Cooperation hampered

However, while there are some examples of Israeli and Palestinian joint efforts, for the most part, the security and political situation in the region has adversely affected true cooperation.

Experts on the issue, including people such as Gershon Baskin of the Israel/Palestinian Centre for Research and Information, and Nader al-Khatib of the Palestinian Water and Environmental Development Organisation, say the problem lies in the Israeli government’s insistence that waste water treatment plants set up in the West Bank also serve the Israeli settlements there.

The Palestinians have refused to allow the treatment plants to be linked to the israeli settlements, as this would be seen as legitimizing the existence of these settlements deemed illegal under international law.

The two experts also share another viewpoint: why — in the nearly 30 years between the Israeli occupation in 1967 and the Oslo Accords, which gave birth to the Palestinian Authority (PA) “didn’t Israel build treatment centers” in the West Bank, they asked rhetorically.

“It’s win-win or lose-lose for both sides,” Khatib said, suggesting that instead of politically contingent bodies, Israel and the Palestinians set up independent environmental working groups to solve problems.

Barriers damage environment?

Jamil Matour, deputy director of the Palestinian Environmental Quality Authority, a PA agency, said Israel, in addition to refusing to grant the Palestinians permits to build several waste treatment centers for themselves, has also damaged the environment through its system of barriers and checkpoints.

“My staff can’t travel freely. They can’t visit Area C,” the part of the West Bank under full Israeli control, “to investigate and report on problems there”, he said, adding that Israel’s Barrier was a “strategic threat against the ecological balance in the region, interrupting natural life cycles.”

While most waste water emanates from homes, a fair percentage comes from West Bank industry, like the stone quarries. A new Italian-funded project is supposed to help reduce the runoff from the quarries.

“I hope it will be implemented soon,” Matour said. “The pollution of the River Hebron is very dangerous for all of us, the Israelis and the Palestinians.”

Israel’s Civil Administration in the West Bank did not respond to repeated queries regarding the permits.

Groundwater damaged

Waste water that flows from the West Bank into Israel is treated by Israeli plants, though by that time it has already damaged the groundwater.
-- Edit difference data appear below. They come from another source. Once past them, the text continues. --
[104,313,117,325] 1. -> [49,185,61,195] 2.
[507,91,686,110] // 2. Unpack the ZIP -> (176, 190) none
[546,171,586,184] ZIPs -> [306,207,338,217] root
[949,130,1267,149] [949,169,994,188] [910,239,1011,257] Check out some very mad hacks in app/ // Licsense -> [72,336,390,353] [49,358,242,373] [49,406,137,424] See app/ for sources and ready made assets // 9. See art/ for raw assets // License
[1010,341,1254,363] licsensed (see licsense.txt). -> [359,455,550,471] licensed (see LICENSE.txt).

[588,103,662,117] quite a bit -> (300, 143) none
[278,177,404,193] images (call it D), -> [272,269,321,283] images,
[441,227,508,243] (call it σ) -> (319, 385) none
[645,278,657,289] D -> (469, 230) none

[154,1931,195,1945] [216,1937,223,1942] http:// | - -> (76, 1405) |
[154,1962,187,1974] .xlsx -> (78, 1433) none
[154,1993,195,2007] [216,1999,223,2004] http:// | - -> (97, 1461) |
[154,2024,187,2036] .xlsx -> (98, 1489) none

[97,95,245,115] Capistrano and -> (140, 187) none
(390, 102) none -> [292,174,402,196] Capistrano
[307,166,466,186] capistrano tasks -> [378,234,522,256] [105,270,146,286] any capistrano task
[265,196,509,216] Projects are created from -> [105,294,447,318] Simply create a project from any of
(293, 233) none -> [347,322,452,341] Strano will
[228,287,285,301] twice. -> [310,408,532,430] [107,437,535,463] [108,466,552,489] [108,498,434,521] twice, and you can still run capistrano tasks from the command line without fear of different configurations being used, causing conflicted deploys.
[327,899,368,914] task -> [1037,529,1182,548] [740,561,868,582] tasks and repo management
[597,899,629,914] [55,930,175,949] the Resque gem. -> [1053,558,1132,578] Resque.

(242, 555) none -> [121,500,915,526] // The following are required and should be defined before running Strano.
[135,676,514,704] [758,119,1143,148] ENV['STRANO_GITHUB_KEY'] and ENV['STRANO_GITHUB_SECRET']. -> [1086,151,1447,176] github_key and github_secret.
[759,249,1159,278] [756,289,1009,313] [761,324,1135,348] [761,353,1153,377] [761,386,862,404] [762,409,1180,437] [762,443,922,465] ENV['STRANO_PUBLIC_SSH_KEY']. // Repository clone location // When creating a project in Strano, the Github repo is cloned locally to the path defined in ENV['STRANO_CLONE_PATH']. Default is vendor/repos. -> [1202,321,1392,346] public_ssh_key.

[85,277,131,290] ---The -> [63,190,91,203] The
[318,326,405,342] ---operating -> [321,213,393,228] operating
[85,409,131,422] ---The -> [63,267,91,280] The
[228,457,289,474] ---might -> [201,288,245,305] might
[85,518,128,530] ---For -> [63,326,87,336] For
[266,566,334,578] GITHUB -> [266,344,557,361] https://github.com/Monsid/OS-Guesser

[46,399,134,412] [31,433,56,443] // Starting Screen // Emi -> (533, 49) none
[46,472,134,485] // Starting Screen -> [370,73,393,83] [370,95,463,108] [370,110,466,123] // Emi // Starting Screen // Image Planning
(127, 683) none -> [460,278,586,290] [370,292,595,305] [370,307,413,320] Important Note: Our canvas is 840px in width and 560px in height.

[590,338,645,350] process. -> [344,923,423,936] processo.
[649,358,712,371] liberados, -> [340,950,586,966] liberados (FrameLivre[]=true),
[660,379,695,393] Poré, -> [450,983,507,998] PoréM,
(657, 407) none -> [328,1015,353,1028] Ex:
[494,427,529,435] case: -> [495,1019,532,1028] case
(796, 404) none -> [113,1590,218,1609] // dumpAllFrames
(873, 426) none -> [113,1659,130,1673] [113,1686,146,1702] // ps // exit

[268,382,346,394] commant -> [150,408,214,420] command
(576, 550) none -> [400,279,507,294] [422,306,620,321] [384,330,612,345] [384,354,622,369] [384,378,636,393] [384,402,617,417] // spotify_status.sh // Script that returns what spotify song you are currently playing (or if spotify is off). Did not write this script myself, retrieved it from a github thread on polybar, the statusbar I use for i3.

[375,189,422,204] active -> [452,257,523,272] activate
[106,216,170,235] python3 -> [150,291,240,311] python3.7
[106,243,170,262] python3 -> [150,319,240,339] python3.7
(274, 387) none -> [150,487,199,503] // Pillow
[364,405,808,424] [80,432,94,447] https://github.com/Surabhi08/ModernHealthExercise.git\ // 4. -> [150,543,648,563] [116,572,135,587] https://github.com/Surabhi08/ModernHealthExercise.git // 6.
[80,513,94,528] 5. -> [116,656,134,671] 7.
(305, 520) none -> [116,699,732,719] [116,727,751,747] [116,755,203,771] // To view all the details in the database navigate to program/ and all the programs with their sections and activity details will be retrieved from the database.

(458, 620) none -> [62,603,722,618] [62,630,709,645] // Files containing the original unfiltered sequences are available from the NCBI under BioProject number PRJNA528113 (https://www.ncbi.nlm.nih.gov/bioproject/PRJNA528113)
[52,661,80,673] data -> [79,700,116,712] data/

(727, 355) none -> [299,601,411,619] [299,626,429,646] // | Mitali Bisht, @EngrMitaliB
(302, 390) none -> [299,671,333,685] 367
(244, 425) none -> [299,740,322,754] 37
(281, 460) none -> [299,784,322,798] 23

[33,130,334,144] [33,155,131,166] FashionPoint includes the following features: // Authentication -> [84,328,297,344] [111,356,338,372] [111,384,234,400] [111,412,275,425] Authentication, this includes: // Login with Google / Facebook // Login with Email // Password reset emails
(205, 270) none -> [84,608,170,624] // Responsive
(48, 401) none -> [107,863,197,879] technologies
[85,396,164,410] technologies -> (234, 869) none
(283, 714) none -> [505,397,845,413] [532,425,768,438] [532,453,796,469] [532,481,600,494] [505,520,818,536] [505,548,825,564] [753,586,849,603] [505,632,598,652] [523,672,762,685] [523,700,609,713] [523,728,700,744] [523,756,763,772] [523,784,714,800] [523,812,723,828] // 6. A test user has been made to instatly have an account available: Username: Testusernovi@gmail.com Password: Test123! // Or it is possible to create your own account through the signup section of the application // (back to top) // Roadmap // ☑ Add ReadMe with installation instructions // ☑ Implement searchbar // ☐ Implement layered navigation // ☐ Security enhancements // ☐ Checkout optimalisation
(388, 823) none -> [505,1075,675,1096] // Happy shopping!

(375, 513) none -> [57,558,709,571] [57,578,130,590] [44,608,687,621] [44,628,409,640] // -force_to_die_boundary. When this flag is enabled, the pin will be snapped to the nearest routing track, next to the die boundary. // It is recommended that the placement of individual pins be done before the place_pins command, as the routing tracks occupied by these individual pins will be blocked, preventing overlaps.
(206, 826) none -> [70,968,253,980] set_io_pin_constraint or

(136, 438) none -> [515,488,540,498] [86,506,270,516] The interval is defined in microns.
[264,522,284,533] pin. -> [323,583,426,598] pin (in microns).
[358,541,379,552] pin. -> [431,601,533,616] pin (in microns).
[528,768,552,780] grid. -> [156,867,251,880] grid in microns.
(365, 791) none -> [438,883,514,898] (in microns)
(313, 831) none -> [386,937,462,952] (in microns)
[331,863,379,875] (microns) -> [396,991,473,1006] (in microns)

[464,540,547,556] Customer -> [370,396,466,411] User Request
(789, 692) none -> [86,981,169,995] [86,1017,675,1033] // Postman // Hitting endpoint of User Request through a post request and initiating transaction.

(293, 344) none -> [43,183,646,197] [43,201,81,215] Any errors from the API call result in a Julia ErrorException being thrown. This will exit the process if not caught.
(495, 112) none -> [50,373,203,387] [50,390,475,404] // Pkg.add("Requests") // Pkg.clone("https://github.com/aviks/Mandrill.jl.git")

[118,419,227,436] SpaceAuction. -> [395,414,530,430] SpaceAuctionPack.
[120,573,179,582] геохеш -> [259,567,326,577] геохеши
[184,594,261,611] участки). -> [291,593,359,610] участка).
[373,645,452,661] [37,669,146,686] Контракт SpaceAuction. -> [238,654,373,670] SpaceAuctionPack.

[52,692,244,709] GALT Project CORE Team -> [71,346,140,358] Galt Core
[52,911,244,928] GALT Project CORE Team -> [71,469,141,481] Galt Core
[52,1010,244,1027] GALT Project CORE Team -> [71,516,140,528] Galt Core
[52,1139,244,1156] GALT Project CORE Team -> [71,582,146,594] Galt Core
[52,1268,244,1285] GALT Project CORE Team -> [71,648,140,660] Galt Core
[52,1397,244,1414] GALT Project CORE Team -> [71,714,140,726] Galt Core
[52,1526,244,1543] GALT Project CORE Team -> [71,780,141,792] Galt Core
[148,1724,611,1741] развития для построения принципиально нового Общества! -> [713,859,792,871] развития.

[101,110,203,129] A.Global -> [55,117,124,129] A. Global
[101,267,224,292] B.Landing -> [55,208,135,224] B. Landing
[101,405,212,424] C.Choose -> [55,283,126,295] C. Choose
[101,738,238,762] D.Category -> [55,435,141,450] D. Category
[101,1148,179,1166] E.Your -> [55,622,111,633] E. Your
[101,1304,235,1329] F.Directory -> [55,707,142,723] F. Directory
Israel charges the PA for the service, but the treated water remains in Israel, depriving the Palestinians of the ability to reuse the water for their agriculture.

Lior Assaf, an Israeli hydrologist and one of the report’s researchers, said it would be best for the Palestinians to handle their own waste and thereby catch the pollution at source. They would also then be able to reuse the treated water.

With the Paris donors conference completed, and over $7.5 billion pledged, Matour and many environmental groups are hoping stagnated projects — such as those halted when Hamas was elected — will be revived, but insist that a true solution requires a change in some Israeli policies as well.

A German-funded project to build treatment centers will take several more years to complete, still leaving a void.

In the meantime, Israel plans to build what it says will be the largest river park — a public amenity as well as a pollution-free zone — in the Middle East, along where the River Hebron meets the River Beersheba, in an attempt to curb damage to those two water courses.